<<<<
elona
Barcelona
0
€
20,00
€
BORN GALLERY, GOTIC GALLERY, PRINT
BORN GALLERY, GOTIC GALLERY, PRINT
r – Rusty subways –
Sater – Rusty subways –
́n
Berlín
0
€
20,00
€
>>>>
### Exercise prompt
Please restate the preceding entries word for word.

### Solved exercise
elona
Barcelona
0
€
20,00
€
BORN GALLERY, GOTIC GALLERY, PRINT
BORN GALLERY, GOTIC GALLERY, PRINT
r – Rusty subways –
Sater – Rusty subways –
́n
Berlín
0
€
20,00
€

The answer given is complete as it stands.